── Article ──

I turn it on just before startup and off just after shutdown.
Ken

On 07/07/2018 1:18 AM, Sebastien wrote:
Quote:
I was out at the aircraft today programming checklists and limits, had
the alternator switch in the main position with the engine not running
and noticed a 7 amp draw which seemed excessive for what was on.
Turned the alternator switch to off and the draw went to 3 amps. Put
my hand on the alternator and it was hot to the touch. Alternator is a
Lamar with internal regulator. Is it normal for a non-turning
alternator to be drawing 4 amps? If so then I think we'll leave it off
until after start and turn it off before shutdown.

On Wed, Jun 13, 2018 at 1:10 PM, Sebastien <cluros(at)gmail.com
<mailto:cluros(at)gmail.com>> wrote:

The starter contactor is a B&C S702 and SD-8 relay is included in
the PMOV kit so I think the diode is built in as well.

The E-123 relay is not necessary in the current setup but this
system was originally designed for P-Mags and the start switch was
going to be an S2000 button. I'm guessing that the S2000 needed
the relay and when it was replaced with an ACS switch the relay
was left in for later conversion.

───
── Items ──

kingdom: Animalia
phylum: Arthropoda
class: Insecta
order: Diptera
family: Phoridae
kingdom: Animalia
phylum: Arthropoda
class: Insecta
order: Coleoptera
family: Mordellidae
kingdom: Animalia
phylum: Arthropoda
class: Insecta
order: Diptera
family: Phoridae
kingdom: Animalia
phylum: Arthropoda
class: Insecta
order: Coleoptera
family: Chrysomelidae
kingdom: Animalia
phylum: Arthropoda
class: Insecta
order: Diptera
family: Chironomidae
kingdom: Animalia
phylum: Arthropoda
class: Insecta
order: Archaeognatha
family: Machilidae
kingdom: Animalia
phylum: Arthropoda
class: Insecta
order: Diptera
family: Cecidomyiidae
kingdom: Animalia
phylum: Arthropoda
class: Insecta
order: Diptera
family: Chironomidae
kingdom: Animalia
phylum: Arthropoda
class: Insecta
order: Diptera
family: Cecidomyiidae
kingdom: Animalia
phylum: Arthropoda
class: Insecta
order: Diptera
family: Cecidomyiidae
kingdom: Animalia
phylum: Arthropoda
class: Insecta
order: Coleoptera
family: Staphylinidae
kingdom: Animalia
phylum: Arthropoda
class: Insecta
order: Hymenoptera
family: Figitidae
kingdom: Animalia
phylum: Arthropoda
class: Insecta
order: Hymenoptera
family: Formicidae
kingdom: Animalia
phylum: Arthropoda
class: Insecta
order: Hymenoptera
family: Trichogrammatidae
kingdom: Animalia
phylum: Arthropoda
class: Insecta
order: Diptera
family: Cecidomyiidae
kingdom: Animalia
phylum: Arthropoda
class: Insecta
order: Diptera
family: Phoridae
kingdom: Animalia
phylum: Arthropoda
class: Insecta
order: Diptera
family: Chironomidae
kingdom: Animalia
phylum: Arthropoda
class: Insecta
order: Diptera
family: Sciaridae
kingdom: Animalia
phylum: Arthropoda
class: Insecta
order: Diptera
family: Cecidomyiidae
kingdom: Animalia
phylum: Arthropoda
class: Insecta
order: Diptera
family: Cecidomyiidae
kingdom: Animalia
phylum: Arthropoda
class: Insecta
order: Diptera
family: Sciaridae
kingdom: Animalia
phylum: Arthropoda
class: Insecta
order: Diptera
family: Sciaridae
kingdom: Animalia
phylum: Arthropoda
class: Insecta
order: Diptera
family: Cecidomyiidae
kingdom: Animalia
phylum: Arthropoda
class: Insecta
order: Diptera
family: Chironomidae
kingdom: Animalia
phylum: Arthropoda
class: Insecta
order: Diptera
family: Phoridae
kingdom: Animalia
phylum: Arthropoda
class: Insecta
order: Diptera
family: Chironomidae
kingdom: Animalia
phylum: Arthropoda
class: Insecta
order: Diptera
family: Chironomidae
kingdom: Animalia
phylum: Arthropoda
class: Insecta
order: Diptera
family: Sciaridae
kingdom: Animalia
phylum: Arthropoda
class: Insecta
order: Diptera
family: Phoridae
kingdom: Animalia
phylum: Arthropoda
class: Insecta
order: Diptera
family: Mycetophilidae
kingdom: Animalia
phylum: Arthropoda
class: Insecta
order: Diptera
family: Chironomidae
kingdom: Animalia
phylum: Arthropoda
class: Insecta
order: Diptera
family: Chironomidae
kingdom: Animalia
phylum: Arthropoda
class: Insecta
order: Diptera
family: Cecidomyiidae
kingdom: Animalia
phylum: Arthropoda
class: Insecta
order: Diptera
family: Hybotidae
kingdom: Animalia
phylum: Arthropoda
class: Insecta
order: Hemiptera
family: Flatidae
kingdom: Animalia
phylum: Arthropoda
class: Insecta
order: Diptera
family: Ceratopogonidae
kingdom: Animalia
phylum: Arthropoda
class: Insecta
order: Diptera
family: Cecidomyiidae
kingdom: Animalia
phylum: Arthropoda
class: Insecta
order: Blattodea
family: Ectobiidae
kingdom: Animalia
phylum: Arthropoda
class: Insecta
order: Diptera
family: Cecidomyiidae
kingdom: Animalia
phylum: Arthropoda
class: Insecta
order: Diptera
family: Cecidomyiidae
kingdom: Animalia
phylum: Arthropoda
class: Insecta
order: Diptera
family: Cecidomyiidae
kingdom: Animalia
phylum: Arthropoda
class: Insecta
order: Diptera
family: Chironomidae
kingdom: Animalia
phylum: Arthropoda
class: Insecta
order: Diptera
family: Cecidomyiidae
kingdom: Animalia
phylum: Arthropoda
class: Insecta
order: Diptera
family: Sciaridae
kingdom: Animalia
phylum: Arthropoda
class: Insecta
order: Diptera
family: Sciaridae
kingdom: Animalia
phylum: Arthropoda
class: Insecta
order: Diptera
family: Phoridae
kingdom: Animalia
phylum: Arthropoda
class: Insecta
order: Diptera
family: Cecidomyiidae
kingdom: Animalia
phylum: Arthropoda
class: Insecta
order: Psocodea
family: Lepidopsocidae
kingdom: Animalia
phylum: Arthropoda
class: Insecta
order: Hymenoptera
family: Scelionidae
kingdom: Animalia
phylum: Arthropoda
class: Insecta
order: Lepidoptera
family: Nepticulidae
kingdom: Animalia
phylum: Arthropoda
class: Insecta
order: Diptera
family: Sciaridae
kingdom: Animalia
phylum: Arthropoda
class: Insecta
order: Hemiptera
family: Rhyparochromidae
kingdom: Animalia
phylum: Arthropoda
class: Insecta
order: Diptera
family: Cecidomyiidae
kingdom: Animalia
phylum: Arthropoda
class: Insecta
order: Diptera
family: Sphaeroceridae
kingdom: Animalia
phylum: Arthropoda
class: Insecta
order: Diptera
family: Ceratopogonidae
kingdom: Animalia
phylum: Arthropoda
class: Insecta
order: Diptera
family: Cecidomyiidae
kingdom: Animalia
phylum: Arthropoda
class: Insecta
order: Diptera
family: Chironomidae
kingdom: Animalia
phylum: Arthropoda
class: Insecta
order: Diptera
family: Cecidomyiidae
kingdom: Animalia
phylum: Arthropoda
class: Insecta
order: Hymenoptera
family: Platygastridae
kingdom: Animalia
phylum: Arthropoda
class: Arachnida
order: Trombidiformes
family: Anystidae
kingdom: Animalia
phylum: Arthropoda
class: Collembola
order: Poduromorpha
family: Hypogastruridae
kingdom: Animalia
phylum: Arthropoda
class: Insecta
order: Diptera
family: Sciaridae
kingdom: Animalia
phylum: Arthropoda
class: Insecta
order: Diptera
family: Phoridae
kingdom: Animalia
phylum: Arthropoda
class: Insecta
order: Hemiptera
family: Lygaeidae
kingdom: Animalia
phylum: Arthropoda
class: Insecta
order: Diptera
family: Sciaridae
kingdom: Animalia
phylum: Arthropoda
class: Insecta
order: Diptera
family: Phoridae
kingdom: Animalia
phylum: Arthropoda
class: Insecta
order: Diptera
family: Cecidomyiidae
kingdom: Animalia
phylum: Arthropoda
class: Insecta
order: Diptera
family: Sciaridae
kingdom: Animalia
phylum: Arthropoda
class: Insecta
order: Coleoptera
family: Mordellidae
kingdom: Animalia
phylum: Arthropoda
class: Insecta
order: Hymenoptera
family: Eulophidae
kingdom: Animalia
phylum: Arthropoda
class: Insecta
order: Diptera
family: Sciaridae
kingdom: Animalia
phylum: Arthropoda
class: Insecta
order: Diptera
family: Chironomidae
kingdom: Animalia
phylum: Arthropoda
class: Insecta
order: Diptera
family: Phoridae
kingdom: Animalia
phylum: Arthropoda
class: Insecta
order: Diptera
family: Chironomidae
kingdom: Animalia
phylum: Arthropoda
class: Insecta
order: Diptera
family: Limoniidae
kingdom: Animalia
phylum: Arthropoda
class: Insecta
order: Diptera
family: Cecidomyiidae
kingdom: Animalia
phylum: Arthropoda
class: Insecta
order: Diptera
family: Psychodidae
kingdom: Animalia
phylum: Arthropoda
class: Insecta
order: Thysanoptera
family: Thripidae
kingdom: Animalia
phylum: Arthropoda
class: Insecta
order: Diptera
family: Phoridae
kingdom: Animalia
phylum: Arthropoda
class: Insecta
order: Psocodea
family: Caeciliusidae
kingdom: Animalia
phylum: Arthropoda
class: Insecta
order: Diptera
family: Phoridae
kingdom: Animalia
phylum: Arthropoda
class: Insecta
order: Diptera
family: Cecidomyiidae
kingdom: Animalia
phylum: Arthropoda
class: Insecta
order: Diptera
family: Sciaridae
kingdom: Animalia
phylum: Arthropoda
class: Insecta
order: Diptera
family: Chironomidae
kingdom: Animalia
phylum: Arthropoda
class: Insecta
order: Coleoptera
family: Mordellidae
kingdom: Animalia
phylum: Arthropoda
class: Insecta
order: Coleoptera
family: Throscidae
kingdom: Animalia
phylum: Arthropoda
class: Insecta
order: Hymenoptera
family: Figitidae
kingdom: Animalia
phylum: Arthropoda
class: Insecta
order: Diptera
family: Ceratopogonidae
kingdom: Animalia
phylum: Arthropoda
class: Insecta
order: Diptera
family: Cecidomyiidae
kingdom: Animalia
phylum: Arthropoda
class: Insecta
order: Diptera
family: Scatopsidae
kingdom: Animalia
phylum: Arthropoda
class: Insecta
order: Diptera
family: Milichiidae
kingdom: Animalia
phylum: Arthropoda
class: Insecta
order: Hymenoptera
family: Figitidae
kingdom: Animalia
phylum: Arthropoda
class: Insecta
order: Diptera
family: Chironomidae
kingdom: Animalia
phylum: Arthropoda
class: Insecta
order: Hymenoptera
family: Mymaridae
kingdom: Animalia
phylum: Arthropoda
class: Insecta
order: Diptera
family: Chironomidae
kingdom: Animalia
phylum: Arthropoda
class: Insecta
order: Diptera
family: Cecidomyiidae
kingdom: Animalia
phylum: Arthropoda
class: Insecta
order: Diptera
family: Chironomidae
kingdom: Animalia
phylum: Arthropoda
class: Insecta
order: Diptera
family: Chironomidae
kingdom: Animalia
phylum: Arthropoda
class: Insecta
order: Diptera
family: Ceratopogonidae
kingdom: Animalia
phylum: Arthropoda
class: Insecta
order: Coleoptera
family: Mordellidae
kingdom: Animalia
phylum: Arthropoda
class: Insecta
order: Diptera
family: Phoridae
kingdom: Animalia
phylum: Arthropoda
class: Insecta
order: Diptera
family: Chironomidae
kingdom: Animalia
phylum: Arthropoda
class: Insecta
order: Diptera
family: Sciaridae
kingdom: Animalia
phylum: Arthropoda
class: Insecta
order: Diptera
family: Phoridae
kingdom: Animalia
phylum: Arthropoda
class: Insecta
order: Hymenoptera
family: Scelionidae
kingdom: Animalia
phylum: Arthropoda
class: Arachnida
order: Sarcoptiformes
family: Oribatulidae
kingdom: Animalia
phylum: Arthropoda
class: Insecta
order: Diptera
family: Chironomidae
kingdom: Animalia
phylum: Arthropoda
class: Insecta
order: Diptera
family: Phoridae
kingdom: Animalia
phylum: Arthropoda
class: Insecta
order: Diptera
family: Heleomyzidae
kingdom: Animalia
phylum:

───

• Stated exercise:
Carry on the email thread about the aircraft alternator from the point where it stops. The data above is unrelated to the alternator discussion.

• Response below:
Thank you all for the replies, I'll just leave the alternator
switch on Main all the time since there's no advantage to turning
it off for engine start. Once the aircraft is through its test
phase we plan on testing the SD-8 on an every 4 months schedule.

On Wed, Jun 13, 2018 at 6:22 AM, Robert L. Nuckolls, III
<nuckolls.bob(at)aeroelectric.com
<mailto:nuckolls.bob(at)aeroelectric.com>> wrote:

At 09:07 PM 6/12/2018, you wrote:
>
> <fransew(at)gmail.com <mailto:fransew(at)gmail.com>>
>
> The two relays and starter contactor should all have diodes
> just like the battery contactor does. Connect banded end of
> diodes to positive.
> Can the start switch handle the start contactor coil
> current? Or is the E-123 Relay necessary?

The ACS/Bendix/Gerdes key switch will handle
the automotive starter contacter that's fitted
with a supression diode. Many (like the B&C
S702) have the diode built in. If in doubt,
install a second one . . . two are better
than none. The buffer relay is not necessary
but doesn't hurt anything . . . if left in
add the diode to it too as Joe suggests.
Bob . . .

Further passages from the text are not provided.